[[ Data shown open ]]
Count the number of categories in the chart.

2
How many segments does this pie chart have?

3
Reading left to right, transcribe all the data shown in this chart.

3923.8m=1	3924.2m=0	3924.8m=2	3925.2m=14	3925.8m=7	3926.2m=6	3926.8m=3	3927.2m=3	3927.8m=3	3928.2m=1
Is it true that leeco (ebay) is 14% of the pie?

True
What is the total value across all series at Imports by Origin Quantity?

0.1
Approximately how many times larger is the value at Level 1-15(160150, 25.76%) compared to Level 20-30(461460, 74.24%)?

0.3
[[ Data shown closed ]]
[[ Data shown open ]]
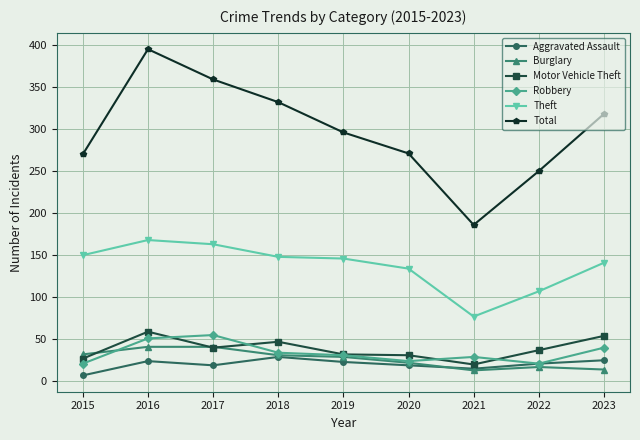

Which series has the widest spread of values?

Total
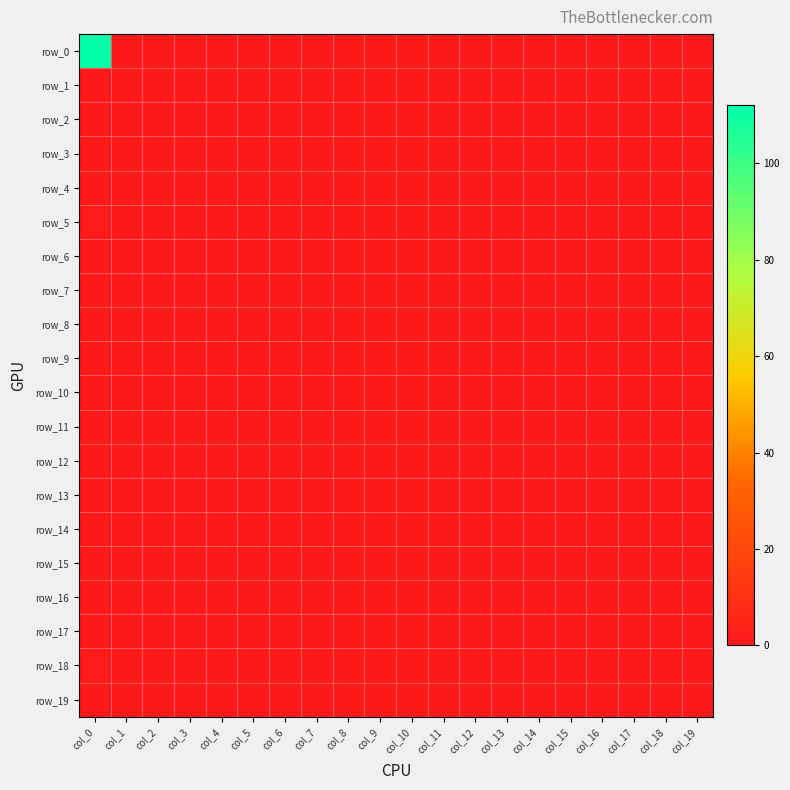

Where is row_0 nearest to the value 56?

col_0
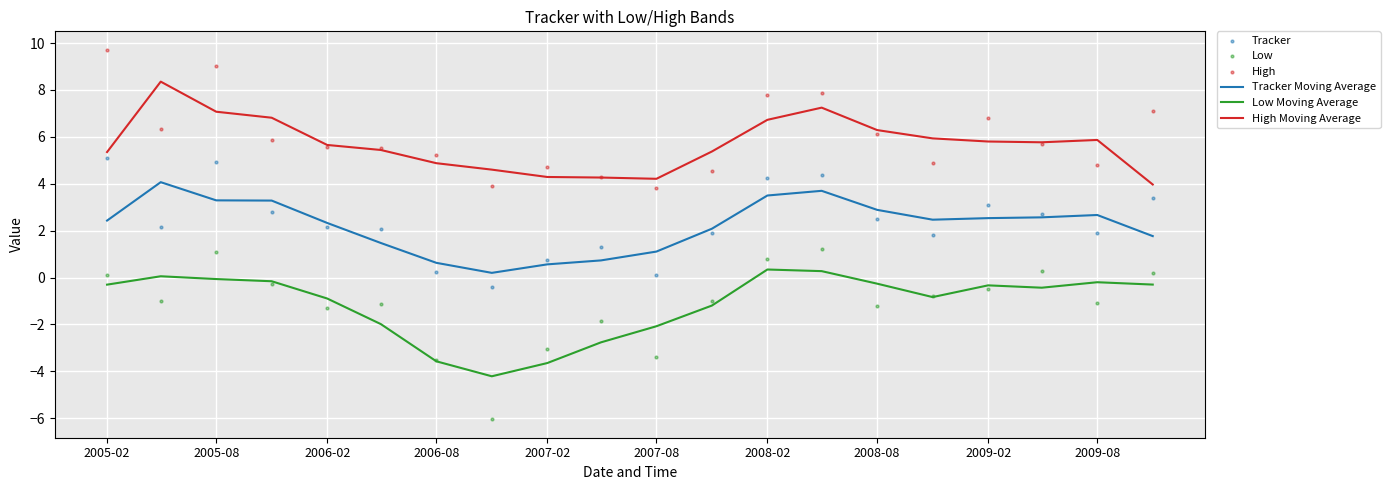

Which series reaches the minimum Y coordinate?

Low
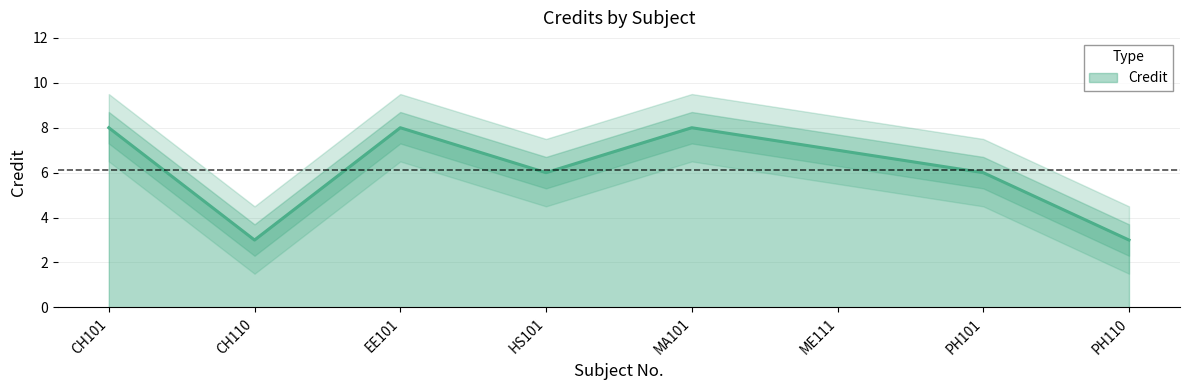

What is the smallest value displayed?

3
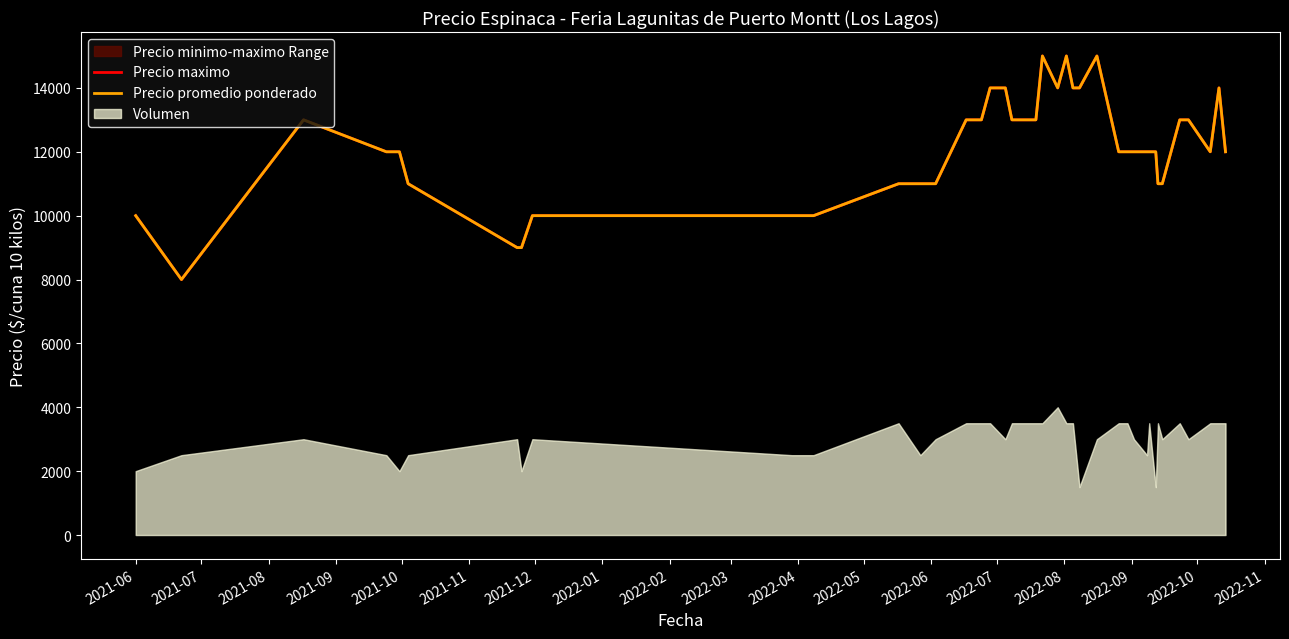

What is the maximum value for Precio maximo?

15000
[[ Data shown closed ]]
• [Task description] Report every line of the material that contains the string "series", matching case exactly.

• [Task result]
What is the total value across all series at Imports by Origin Quantity?
Which series has the widest spread of values?
Which series reaches the minimum Y coordinate?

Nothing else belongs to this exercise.